Extract every line of text from each of the items below, reproducing each line verbatim and in its original order. Omit the pictures from your answer.
___ RECORDED INFORMATION
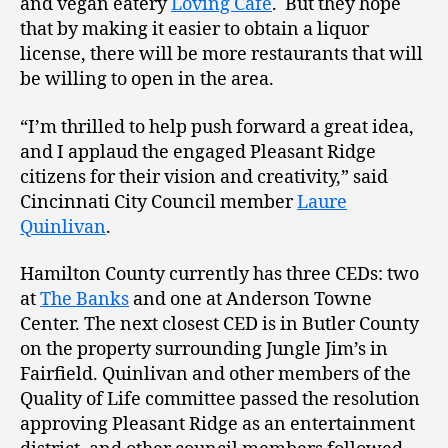
and vegan eatery
Loving Cafe
. But they hope
that by making it easier to obtain a liquor
license, there will be more restaurants that will
be willing to open in the area.
“I’m thrilled to help push forward a great idea,
and I applaud the engaged Pleasant Ridge
citizens for their vision and creativity,” said
Cincinnati City Council member
Laure
Quinlivan
.
Hamilton County currently has three CEDs: two
at
The Banks
and one at Anderson Towne
Center. The next closest CED is in Butler County
on the property surrounding Jungle Jim’s in
Fairfield. Quinlivan and other members of the
Quality of Life committee passed the resolution
approving Pleasant Ridge as an entertainment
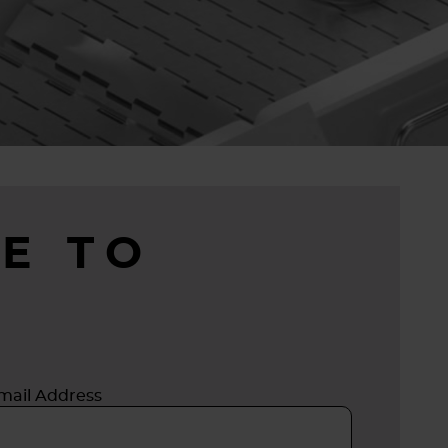
E TO
mail Address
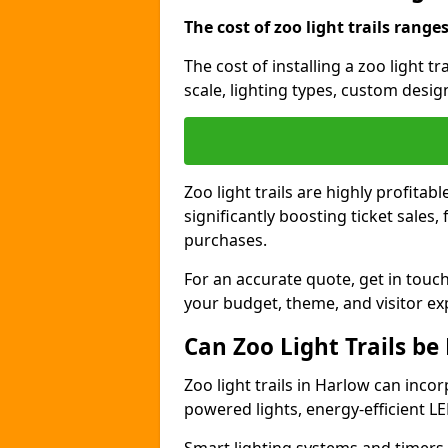
The cost of zoo light trails range
The cost of installing a zoo light t
scale, lighting types, custom design
Zoo light trails are highly profitab
significantly boosting ticket sale
purchases.
For an accurate quote, get in touch
your budget, theme, and visitor ex
Can Zoo Light Trails be
Zoo light trails in Harlow can incor
powered lights, energy-efficient LE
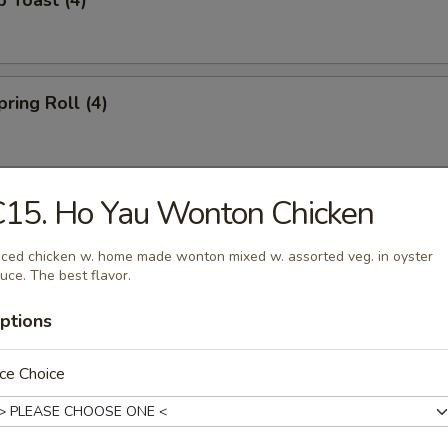
p Toast (4)
pring Roll (4)
15. Ho Yau Wonton Chicken
uan Spicy Hot Wonton (10)
iced chicken w. home made wonton mixed w. assorted veg. in oyster
uce. The best flavor.
 Noodle w. Sesame Sauce
ptions
ce Choice
oodle Vegetarian Style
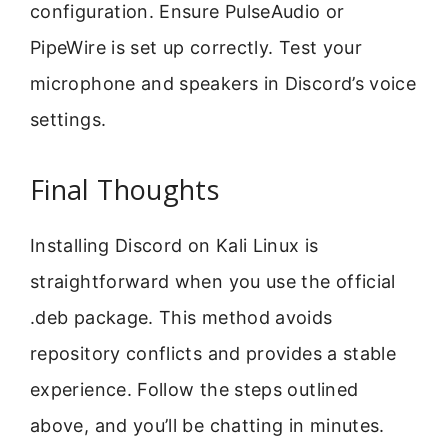
configuration. Ensure PulseAudio or
PipeWire is set up correctly. Test your
microphone and speakers in Discord’s voice
settings.
Final Thoughts
Installing Discord on Kali Linux is
straightforward when you use the official
.deb package. This method avoids
repository conflicts and provides a stable
experience. Follow the steps outlined
above, and you’ll be chatting in minutes.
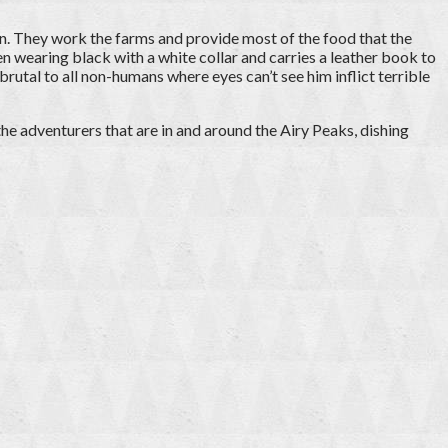
an. They work the farms and provide most of the food that the
ten wearing black with a white collar and carries a leather book to
brutal to all non-humans where eyes can’t see him inflict terrible
 the adventurers that are in and around the Airy Peaks, dishing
______
THE COMPLETED TASK:
and vegan eatery
Loving Cafe
. But they hope
that by making it easier to obtain a liquor
license, there will be more restaurants that will
be willing to open in the area.
“I’m thrilled to help push forward a great idea,
and I applaud the engaged Pleasant Ridge
citizens for their vision and creativity,” said
Cincinnati City Council member
Laure
Quinlivan
.
Hamilton County currently has three CEDs: two
at
The Banks
and one at Anderson Towne
Center. The next closest CED is in Butler County
on the property surrounding Jungle Jim’s in
Fairfield. Quinlivan and other members of the
Quality of Life committee passed the resolution
approving Pleasant Ridge as an entertainment
E TO
mail Address
The cost of zoo light trails range
The cost of installing a zoo light t
scale, lighting types, custom design
Zoo light trails are highly profitab
significantly boosting ticket sale
purchases.
For an accurate quote, get in touch
your budget, theme, and visitor ex
Can Zoo Light Trails be
Zoo light trails in Harlow can incor
powered lights, energy-efficient LE
p Toast (4)
pring Roll (4)
15. Ho Yau Wonton Chicken
uan Spicy Hot Wonton (10)
iced chicken w. home made wonton mixed w. assorted veg. in oyster
uce. The best flavor.
 Noodle w. Sesame Sauce
ptions
ce Choice
oodle Vegetarian Style
configuration. Ensure PulseAudio or
PipeWire is set up correctly. Test your
microphone and speakers in Discord’s voice
settings.
Final Thoughts
Installing Discord on Kali Linux is
straightforward when you use the official
.deb package. This method avoids
repository conflicts and provides a stable
experience. Follow the steps outlined
above, and you’ll be chatting in minutes.
an. They work the farms and provide most of the food that the
ten wearing black with a white collar and carries a leather book to
brutal to all non-humans where eyes can’t see him inflict terrible
 the adventurers that are in and around the Airy Peaks, dishing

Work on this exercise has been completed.